Скупые украшения, связанные с морем.

Кабинет флотоводца и ученого.

И — портрет горца в бешмете, в папахе, с древним, морщинистым, но крепким лицом.

Как здесь очутился?

— Было ему не так мало лет, — перехватывая мой взгляд, комментирует хозяин кабинета. — А если точнее — сто четыре. И дальше бы жил в Нагорном Карабахе, не запей плов с жирной бараниной ледяной водой. Кто же этот горец?

— Мой дед.

Полная неожиданность.

Я-то думал: военспец из потомственной русской флотской дворянской семьи, не иначе. Морская косточка, да еще, судя по манерам, петербуржец.

А оказалось, сын горца из Карабаха Тер-Исаакяна. Да и сам некогда был не Иваном, а Ованесом.

И сын горца Ованес Тер-Исаакян начнет свой путь во флоте гардемарином и закончит Адмиралом Флота Советского Союза.


* * *


Гардемарин... Красивое, романтически звучащее слово. И в переводе с французского означает: гвардеец моря. В русский обиход введено в 1716 году царем Петром. Так именовали воспитанников старших рот Морской академии, а потом и морского инженерного училища Николая Первого. Непросто было попасть в гардемарины: в морские классы двери открывались, за малым исключением, для представителей элиты, голубой крови. В девятнадцатом столетии классовое разделение стало еще отчетливее — ввели различные цвета погон, чтобы понимающие люди могли определить чистоту крови гардемарина: у кого она — голубая кровь — текла в жилах с незапамятных времен — тех отдавали в училище, где носили белые погоны; поплоше и победней — в инженерное, с черными погонами.

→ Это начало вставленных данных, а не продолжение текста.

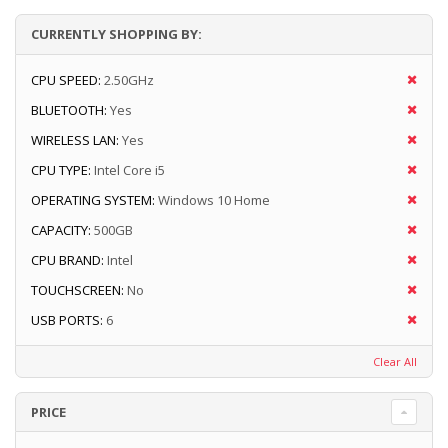
CURRENTLY SHOPPING BY:
CPU SPEED:
2.50GHz
BLUETOOTH:
Yes
WIRELESS LAN:
Yes
CPU TYPE:
Intel Core i5
OPERATING SYSTEM:
Windows 10 Home
CAPACITY:
500GB
CPU BRAND:
Intel
TOUCHSCREEN:
No
USB PORTS:
6
Clear All
PRICE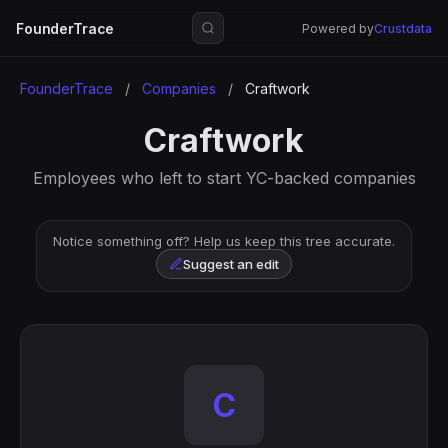
FounderTrace
Powered by
Crustdata
FounderTrace
/
Companies
/
Craftwork
Craftwork
Employees who left to start YC-backed companies
Notice something off? Help us keep this tree accurate.
Suggest an edit
C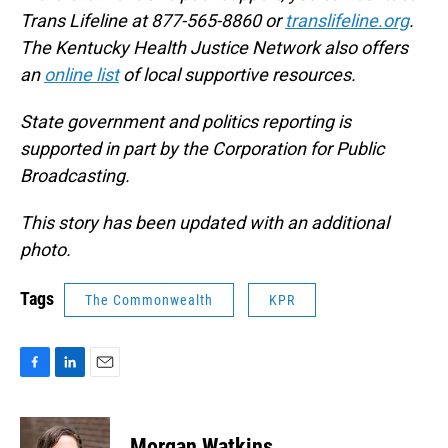
Trans Lifeline at 877-565-8860 or
translifeline.org
.
The Kentucky Health Justice Network also offers
an
online list
of local supportive resources.
State government and politics reporting is
supported in part by the Corporation for Public
Broadcasting.
This story has been updated with an additional
photo.
Tags
The Commonwealth
KPR
F
L
E
a
i
m
c
n
a
e
k
i
Morgan Watkins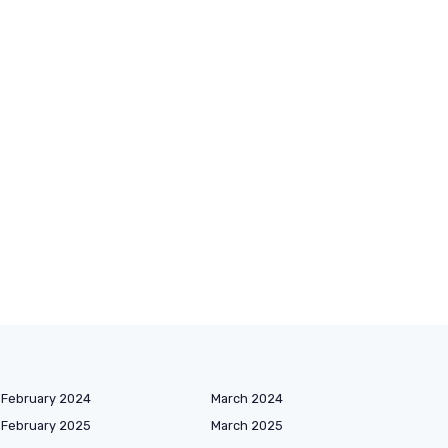
February 2024
March 2024
February 2025
March 2025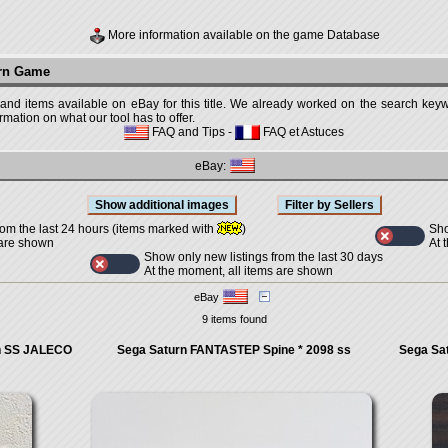
More information available on the game Database
urn Game
 and items available on eBay for this title. We already worked on the search keywo
mation on what our tool has to offer.
FAQ and Tips
-
FAQ et Astuces
eBay:
Sho
rom the last 24 hours (items marked with
)
At 
 are shown
Show only new listings from the last 30 days
At the moment, all items are shown
eBay
9 items found
rn SS JALECO
Sega Saturn FANTASTEP Spine * 2098 ss
Sega Sa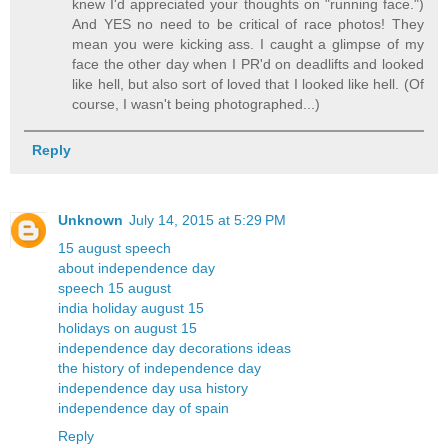
knew I'd appreciated your thoughts on "running face.")
And YES no need to be critical of race photos! They
mean you were kicking ass. I caught a glimpse of my
face the other day when I PR'd on deadlifts and looked
like hell, but also sort of loved that I looked like hell. (Of
course, I wasn't being photographed...)
Reply
Unknown
July 14, 2015 at 5:29 PM
15 august speech
about independence day
speech 15 august
india holiday august 15
holidays on august 15
independence day decorations ideas
the history of independence day
independence day usa history
independence day of spain
Reply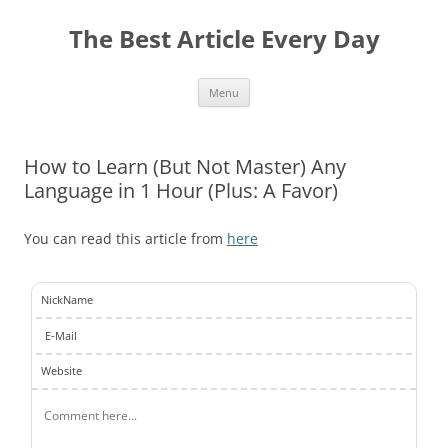
The Best Article Every Day
Skip
Menu
to
content
How to Learn (But Not Master) Any
Language in 1 Hour (Plus: A Favor)
You can read this article from
here
NickName
E-Mail
Website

Были и среди «черных» и среди «белых» разные люди. Были и такие, кто потом на борту корабля становился объектом и субъектом одержимой матросской ненависти за то, что кормили нижних чинов зуботычинами, карцером, повседневным и беспросветным унижением. Случались среди них, особенно на вершине служебной иерархической лестницы, и обыкновенные садисты, прославившиеся, однако, изощренным мучительством. Были и такие, кто считал оскорбление матросского достоинства признаком силы воли и офицерской мощи и непреложной в своей необходимости частью военно-морской службы. Встречались и такие, что кормили не одними карцерами и затрещинами, но и супом, в который закладывали червивое мясо.

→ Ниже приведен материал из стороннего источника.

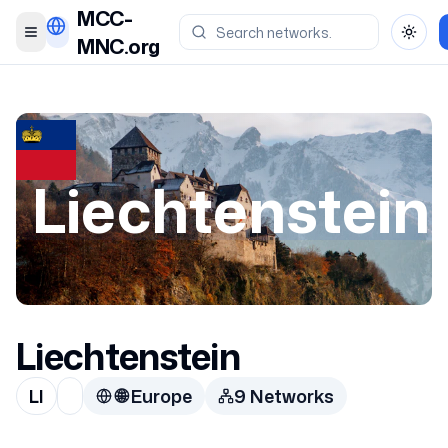
MCC-
Toggle menu
Toggl
MNC.org
Liechtenstein
Liechtenstein
LI
🌐
Europe
9
Network
s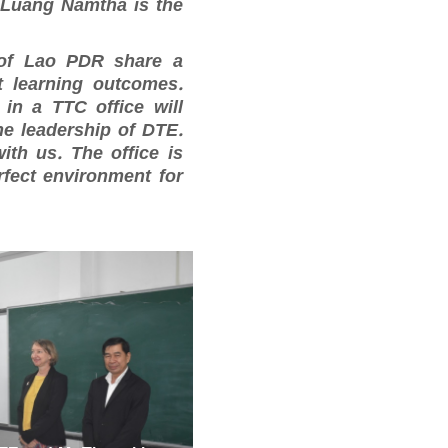
 Luang Namtha is the
of Lao PDR share a
t learning outcomes.
in a TTC office will
the leadership of DTE.
th us. The office is
rfect environment for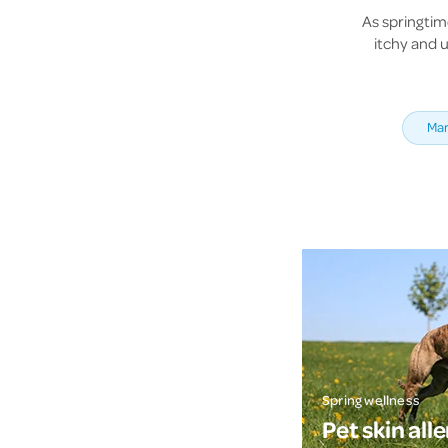
As springtim
itchy and u
Mar
Spring wellness
Pet skin alle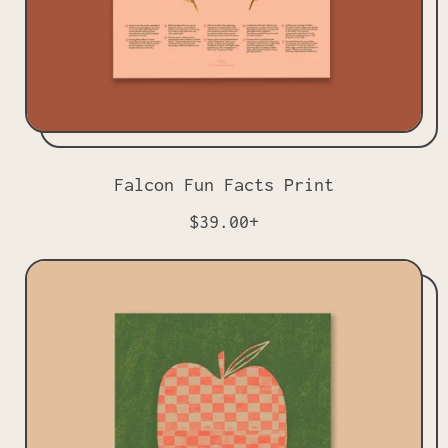
Falcon Fun Facts Print
R
$39.00+
e
g
u
l
a
r
p
r
i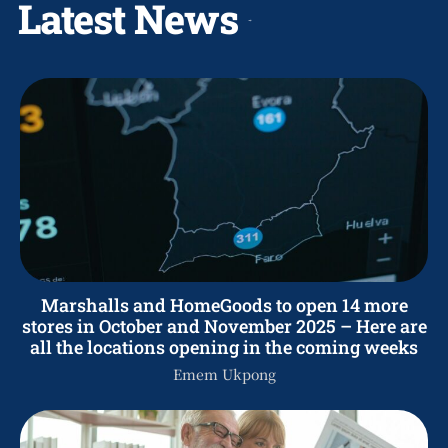
Latest News
Marshalls and HomeGoods to open 14 more
stores in October and November 2025 – Here are
all the locations opening in the coming weeks
Emem Ukpong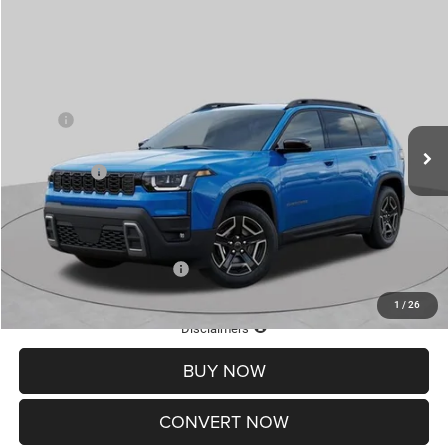
Compare Vehicle
2026
Jeep CHEROKEE
LAREDO 4X4
$33,716
$6,899
ST. LOUIS CDJR PRICE
SAVINGS
Price Drop
VIN:
3C4PJMB29TT268859
Stock:
J261006
Model:
KMJM74
Less
MSRP:
$39,995
Ext.
Int.
In Stock
St. Louis CDJR Discount:
-$4,399
Jeep Offers:
-$2,500
Doc Fee
+$620
St. Louis CDJR Price
$33,716
Add. Available Jeep Offers:
-$2,000
1
/
26
Lifetime Powertrain Protection – Included at No Charge
Disclaimers
BUY NOW
CONVERT NOW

Сергей Эйзенштейн, собираясь ставить картину о революции 1905 года, изучая материалы, наткнулся на конкретный случай: на броненосце «Князь Потемкин-Таврический» матросы обнаружили этих червей в супе.

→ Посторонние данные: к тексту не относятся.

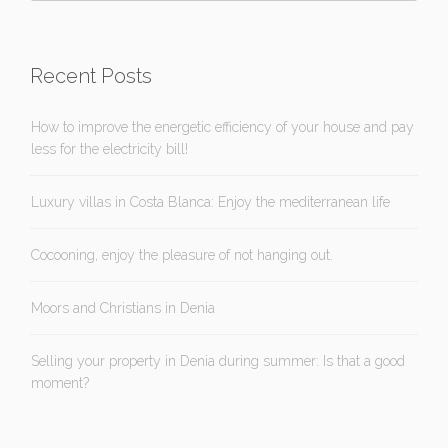
Recent Posts
How to improve the energetic efficiency of your house and pay
less for the electricity bill!
Luxury villas in Costa Blanca: Enjoy the mediterranean life
Cocooning, enjoy the pleasure of not hanging out.
Moors and Christians in Denia
Selling your property in Denia during summer: Is that a good
moment?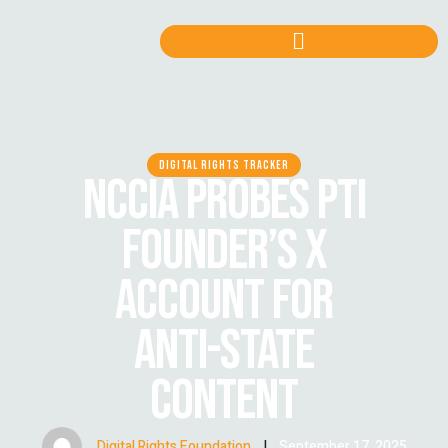
DIGITAL RIGHTS TRACKER
NCCIA PROBES PTI
FOUNDER’S X
ACCOUNT FOR
ANTI-STATE
CONTENT
Digital Rights Foundation
|
September 17, 2025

Сюжетное начало фильма, ставшего началом всего нынешнего революционного кинематографа.

И офицеры эйзенштейновского фильма, вышвырнутые за борт, — те самые, не только «белые», но и «черные», гардемарины.

Был в числе подобных недоброй памяти адмирал Вирен, гроза дореволюционного матросского Кронштадта; попасть на глаза Вирену считалось величайшей бедой — все равно что очутиться на Голгофе. Измывательства его якобы во имя дисциплины носили характер фантастический, по своей утонченности заставляющие вспомнить ирреальности Кафки. При имени Вирена брезгливо морщились даже самые убежденные поборники жестокой дисциплины, наиконсервативнейшие морские офицеры.

Были и другие юноши в гардемаринах — их поменьше, имена их любили на флоте после революции, имена их помнят и любят по сей день.

Среди них такой, как Лев Михайлович Галлер, у которого к 1917 году чин был немалый — капитан первого ранга. Что соответствует званию полковника в сухопутных войсках. А в чем-то и побольше.

Галлер остаться на чужом берегу, в противовес многим и многим его однокашникам, отказался. Тогда, в 1918 году, в Гельсингфорсе революционные матросы решились на ледовый поход из Финляндии в Советскую Россию, чтобы спасти для революции корабли Балтийского флота; им угрожал германский плен.

Перейти на страницу:

Похожие книги

Жертвы Ялты
Жертвы Ялты

Насильственная репатриация в СССР на протяжении 1943-47 годов — часть нашей истории, но не ее достояние. В Советском Союзе об этом не знают ничего, либо знают по слухам и урывками. Но эти урывки и слухи уже вошли в общественное сознание, и для того, чтобы их рассеять, чтобы хотя бы в первом приближении показать правду того, что произошло, необходима огромная работа, и работа действительно свободная. Свободная в архивных розысках, свободная в высказываниях мнений, а главное — духовно свободная от предрассудков…  Чем же ценен труд Н. Толстого, если и его еще недостаточно, чтобы заполнить этот пробел нашей истории? Прежде всего, полнотой описания, сведением воедино разрозненных фактов — где, когда, кого и как выдали. Примерно 34 используемых в книге документов публикуются впервые, и автор не ограничивается такими более или менее известными теперь событиями, как выдача казаков в Лиенце или армии Власова, хотя и здесь приводит много новых данных, но описывает операции по выдаче многих категорий перемещенных лиц хронологически и по странам. После такой книги невозможно больше отмахиваться от частных свидетельств, как «не имеющих объективного значения»Из этой книги, может быть, мы впервые по-настоящему узнали о масштабах народного сопротивления советскому режиму в годы Великой Отечественной войны, о причинах, заставивших более миллиона граждан СССР выбрать себе во временные союзники для свержения ненавистной коммунистической тирании гитлеровскую Германию. И только после появления в СССР первых копий книги на русском языке многие из потомков казаков впервые осознали, что не умерло казачество в 20–30-е годы, не все было истреблено или рассеяно по белу свету.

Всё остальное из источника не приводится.